## 本文抜粋
====================

• 2012年11月19日

子どもの頃、本や新聞、雑誌などを跨いだり、足でちょいっとどけたりしようものなら、母の雷が落ちたもんでした。
「字・文章」を足蹴にするなど、もってのほかだというのです。
「字・文章」には、書いた人の魂が宿っているから、それを粗末に扱うことは、まかりならんというのが、母の言い分でした。
昔は、こういう教えがあったのでしょうか?
「字・文章」にまつわる仕事をしていたわけでもない母が、なぜ、印刷物にだけ、これだけ主義をもっていたのかは、よくわかりません。
今、小説を書く身になってみて、この言葉を大変奥深いと感じるのであって、当時は、なんだ、そりゃ、ぐらいに思っていました。

それだけ活字を大切にしている母が、生ゴミを捨てる時には、新聞紙に包んでからゴミ容器へ入れているのを見た時には、子どもながらに、「言ってることと、やってることが、違くない?」と感じたものでした。
ある日、生ゴミを新聞紙の上に置いた母に、それは、魂を汚すことにはならないのかと、尋ねました。

====================

## 作業指示
1) 本文の内容を二文でまとめよ。
2) 本文によると、母が「字・文章」を粗末に扱ってはならないとした理由は何か。
3) 本文のうち、「子どもの頃、本や新聞、雑誌な」という語句のある箇所から書き始め、「ならないのかと、尋ねました。」まで書いたところで止めて、そのとおりに書き写せ。

## データ抜粋
====================

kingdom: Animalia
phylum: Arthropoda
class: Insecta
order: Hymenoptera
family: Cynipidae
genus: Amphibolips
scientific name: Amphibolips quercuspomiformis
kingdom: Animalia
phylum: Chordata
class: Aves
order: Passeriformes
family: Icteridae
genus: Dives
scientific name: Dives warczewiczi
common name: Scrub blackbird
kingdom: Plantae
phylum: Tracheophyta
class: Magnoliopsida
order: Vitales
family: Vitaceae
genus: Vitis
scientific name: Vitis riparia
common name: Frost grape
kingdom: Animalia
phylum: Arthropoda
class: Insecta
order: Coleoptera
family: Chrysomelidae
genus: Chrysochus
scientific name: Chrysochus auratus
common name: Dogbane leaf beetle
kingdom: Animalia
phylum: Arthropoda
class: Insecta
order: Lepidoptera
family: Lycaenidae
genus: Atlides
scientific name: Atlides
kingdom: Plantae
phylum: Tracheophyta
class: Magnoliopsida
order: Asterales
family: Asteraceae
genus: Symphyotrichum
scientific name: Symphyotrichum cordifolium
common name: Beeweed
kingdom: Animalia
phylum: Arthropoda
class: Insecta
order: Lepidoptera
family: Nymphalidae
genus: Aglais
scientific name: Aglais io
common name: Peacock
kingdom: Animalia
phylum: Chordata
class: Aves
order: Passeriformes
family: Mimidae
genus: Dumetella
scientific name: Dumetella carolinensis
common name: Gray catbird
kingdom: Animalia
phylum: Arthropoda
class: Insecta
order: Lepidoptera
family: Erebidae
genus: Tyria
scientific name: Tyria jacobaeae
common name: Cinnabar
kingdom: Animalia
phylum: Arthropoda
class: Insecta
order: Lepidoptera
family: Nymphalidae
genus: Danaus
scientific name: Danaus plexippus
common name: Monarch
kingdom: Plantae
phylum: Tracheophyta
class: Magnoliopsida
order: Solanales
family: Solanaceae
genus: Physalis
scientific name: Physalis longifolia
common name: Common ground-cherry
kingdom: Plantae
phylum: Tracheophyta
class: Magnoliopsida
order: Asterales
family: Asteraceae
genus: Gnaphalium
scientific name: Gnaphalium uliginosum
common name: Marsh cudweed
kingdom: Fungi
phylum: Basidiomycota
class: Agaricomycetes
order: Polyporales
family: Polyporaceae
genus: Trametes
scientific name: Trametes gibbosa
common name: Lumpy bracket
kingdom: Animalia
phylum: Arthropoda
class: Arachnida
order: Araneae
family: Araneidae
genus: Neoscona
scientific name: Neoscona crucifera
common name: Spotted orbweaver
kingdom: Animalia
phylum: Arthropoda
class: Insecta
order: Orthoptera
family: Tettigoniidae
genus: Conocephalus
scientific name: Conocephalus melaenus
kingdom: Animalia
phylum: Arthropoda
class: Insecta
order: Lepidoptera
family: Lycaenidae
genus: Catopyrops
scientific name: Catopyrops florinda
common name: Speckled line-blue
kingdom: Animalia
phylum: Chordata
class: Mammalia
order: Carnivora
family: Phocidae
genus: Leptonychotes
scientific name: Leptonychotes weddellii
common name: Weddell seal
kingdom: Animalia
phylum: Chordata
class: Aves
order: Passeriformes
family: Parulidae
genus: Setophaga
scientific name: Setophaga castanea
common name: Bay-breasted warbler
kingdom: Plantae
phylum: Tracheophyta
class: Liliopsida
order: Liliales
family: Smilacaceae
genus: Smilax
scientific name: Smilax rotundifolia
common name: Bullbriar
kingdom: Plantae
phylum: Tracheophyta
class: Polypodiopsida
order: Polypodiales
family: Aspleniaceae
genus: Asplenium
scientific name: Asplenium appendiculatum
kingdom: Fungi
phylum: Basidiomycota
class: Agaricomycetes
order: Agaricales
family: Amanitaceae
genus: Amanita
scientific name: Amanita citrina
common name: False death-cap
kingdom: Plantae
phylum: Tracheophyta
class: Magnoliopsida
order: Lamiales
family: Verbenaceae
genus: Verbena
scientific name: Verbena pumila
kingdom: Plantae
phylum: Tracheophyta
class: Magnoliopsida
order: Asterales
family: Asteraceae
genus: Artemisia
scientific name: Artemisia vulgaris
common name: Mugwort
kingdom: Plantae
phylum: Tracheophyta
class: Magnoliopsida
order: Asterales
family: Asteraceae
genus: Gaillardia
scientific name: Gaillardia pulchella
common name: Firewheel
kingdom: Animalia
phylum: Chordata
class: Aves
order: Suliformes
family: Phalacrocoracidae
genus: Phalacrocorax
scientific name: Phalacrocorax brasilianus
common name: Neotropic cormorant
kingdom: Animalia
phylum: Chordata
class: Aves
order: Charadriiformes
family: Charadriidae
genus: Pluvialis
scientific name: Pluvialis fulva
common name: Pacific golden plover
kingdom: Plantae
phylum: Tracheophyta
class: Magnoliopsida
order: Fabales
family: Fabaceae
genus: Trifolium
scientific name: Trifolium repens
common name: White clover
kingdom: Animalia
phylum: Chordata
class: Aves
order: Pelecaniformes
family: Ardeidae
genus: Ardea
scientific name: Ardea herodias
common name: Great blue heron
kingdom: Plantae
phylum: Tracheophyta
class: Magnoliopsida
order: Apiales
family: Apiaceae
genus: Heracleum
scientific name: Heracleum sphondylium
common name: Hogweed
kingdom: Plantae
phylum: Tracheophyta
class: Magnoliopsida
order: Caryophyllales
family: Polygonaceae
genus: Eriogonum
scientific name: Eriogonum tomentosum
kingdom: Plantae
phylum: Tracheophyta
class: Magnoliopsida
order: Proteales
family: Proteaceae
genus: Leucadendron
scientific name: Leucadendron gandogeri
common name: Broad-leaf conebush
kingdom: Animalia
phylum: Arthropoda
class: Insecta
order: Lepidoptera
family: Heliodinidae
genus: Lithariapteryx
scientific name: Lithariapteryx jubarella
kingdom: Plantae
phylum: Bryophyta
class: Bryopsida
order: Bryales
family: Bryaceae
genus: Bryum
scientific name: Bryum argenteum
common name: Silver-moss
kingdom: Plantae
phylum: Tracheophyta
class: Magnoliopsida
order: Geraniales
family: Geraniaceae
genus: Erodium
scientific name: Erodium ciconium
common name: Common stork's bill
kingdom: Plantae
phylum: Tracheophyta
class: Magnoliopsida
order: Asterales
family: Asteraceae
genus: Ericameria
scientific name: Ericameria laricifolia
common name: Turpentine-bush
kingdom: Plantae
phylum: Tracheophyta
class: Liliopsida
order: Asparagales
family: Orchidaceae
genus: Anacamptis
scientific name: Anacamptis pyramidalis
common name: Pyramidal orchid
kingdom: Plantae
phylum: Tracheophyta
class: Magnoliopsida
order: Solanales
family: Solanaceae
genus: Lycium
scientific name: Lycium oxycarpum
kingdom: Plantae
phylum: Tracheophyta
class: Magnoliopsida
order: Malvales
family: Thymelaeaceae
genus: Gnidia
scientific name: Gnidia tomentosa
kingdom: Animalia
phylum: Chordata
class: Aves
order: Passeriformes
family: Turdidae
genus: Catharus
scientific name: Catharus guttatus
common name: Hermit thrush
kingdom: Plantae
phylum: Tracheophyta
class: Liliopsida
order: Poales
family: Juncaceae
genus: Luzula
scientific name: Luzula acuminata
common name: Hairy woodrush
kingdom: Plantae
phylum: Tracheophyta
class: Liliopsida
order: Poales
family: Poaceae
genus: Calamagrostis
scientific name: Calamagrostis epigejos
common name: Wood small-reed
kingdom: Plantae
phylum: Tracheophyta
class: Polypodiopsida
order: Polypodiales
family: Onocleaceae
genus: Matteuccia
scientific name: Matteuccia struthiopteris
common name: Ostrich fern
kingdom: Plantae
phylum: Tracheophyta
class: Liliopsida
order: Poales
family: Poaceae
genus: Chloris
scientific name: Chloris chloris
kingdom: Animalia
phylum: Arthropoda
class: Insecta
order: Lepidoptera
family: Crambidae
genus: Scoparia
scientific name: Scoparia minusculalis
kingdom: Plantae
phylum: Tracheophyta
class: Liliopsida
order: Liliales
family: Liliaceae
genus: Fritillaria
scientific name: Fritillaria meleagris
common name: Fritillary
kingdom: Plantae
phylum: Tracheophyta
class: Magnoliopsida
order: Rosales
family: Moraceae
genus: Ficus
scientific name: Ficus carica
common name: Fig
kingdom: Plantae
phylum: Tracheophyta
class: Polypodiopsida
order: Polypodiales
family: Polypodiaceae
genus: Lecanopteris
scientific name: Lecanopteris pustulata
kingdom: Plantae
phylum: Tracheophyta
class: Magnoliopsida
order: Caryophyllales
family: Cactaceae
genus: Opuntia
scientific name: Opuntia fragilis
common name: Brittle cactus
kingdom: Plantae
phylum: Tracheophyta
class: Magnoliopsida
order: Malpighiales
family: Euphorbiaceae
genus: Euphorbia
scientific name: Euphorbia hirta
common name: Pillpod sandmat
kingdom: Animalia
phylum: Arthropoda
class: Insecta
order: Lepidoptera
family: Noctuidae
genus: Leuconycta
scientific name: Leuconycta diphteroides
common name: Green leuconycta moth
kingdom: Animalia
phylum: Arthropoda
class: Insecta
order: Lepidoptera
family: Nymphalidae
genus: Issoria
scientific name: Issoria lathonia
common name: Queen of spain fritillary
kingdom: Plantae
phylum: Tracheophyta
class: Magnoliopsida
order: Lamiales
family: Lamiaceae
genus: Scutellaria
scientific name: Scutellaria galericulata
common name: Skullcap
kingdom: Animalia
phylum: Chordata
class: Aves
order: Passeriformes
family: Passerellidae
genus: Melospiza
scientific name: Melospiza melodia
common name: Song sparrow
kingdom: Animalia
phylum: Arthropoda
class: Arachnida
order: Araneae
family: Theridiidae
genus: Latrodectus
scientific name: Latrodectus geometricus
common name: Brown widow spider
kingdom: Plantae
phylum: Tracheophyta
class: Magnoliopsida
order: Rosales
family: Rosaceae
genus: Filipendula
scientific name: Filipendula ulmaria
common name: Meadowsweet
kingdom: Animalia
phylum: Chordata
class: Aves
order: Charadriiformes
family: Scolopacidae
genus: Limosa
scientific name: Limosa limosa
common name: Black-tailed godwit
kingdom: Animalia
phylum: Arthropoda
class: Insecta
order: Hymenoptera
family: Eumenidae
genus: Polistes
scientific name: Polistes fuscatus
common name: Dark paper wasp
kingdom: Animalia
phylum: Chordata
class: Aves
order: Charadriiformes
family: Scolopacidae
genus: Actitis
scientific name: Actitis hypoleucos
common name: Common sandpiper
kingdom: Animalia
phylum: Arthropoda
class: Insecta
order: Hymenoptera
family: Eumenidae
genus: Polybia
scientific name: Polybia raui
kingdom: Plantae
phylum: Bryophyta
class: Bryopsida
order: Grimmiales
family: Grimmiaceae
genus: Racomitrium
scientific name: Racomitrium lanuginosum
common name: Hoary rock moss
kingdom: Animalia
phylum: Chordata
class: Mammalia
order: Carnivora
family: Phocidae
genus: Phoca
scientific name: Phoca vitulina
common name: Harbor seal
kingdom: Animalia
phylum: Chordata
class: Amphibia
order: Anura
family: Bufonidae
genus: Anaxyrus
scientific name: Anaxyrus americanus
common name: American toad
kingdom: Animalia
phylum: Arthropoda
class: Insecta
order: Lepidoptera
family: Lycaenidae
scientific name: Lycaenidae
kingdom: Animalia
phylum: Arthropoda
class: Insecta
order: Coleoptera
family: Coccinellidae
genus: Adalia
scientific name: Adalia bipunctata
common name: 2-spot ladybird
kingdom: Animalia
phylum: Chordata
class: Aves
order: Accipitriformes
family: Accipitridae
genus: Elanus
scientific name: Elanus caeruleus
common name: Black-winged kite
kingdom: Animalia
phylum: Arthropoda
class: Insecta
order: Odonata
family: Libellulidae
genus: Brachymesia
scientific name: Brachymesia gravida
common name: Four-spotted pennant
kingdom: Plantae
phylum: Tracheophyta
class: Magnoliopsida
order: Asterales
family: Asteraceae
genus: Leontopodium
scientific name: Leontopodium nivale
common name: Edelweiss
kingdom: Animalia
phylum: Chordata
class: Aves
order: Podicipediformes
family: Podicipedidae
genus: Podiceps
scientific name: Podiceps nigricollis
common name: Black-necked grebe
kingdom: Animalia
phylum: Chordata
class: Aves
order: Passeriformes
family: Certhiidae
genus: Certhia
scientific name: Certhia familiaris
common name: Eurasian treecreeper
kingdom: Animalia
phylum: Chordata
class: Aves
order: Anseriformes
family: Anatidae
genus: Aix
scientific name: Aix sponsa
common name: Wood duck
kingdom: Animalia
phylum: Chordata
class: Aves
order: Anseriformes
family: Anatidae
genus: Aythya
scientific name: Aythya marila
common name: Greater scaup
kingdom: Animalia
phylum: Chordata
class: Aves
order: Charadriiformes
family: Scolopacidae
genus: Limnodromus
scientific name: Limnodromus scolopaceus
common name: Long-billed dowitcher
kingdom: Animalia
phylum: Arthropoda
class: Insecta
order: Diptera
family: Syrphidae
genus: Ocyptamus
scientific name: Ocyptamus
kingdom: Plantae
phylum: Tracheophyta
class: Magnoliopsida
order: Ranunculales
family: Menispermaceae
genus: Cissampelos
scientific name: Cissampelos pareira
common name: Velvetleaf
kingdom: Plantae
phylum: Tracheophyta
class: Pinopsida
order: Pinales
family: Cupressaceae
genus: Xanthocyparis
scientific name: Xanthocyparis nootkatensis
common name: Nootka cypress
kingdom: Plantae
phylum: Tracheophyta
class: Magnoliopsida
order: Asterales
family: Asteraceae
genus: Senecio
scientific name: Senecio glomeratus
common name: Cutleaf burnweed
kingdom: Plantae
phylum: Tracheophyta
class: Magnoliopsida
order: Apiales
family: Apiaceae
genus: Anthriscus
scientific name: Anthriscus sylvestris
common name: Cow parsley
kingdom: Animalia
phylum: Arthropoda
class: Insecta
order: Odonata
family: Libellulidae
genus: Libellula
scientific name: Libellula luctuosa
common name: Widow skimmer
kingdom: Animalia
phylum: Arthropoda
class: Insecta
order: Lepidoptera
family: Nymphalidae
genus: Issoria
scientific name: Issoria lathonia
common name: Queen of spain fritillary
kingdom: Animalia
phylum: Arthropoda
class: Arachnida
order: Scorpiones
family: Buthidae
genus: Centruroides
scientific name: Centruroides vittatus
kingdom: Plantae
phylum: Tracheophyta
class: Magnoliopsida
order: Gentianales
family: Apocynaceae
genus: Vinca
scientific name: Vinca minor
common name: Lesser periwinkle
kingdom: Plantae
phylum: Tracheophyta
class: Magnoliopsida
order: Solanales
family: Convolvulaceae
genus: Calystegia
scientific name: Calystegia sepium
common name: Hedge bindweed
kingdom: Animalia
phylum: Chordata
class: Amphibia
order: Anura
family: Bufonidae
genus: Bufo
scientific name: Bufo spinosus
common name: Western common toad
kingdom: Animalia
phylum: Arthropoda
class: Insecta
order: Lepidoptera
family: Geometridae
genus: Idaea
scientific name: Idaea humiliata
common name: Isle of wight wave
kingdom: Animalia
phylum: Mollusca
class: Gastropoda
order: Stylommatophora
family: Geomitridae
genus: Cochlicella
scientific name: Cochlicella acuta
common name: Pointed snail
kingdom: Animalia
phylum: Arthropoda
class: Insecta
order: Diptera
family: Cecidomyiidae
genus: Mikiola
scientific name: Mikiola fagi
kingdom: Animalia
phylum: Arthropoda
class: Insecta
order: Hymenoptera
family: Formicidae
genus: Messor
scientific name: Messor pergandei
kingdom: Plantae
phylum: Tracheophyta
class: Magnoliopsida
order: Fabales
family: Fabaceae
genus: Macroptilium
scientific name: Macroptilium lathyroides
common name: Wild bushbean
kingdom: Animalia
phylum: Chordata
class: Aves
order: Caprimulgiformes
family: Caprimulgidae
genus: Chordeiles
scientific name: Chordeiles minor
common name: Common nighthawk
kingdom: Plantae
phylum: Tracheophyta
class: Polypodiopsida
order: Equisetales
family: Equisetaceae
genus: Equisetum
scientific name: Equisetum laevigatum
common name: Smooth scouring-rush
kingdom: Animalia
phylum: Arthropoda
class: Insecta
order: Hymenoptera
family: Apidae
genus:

====================

## 各問の解答
1) 子どもの頃、本や新聞を跨いだり足でどけたりすると、書いた人の魂が宿る「字・文章」を粗末に扱うなと母に叱られたが、小説を書く身になった今、その言葉を大変奥深いと感じている。一方、その母が生ゴミを新聞紙に包んで捨てるのを見て言行の違いを感じ、ある日、それは魂を汚すことにならないのかと母に尋ねた。

2) 書いた人の魂が宿っているから。

3)
子どもの頃、本や新聞、雑誌などを跨いだり、足でちょいっとどけたりしようものなら、母の雷が落ちたもんでした。
「字・文章」を足蹴にするなど、もってのほかだというのです。
「字・文章」には、書いた人の魂が宿っているから、それを粗末に扱うことは、まかりならんというのが、母の言い分でした。
昔は、こういう教えがあったのでしょうか?
「字・文章」にまつわる仕事をしていたわけでもない母が、なぜ、印刷物にだけ、これだけ主義をもっていたのかは、よくわかりません。
今、小説を書く身になってみて、この言葉を大変奥深いと感じるのであって、当時は、なんだ、そりゃ、ぐらいに思っていました。

それだけ活字を大切にしている母が、生ゴミを捨てる時には、新聞紙に包んでからゴミ容器へ入れているのを見た時には、子どもながらに、「言ってることと、やってることが、違くない?」と感じたものでした。
ある日、生ゴミを新聞紙の上に置いた母に、それは、魂を汚すことにはならないのかと、尋ねました。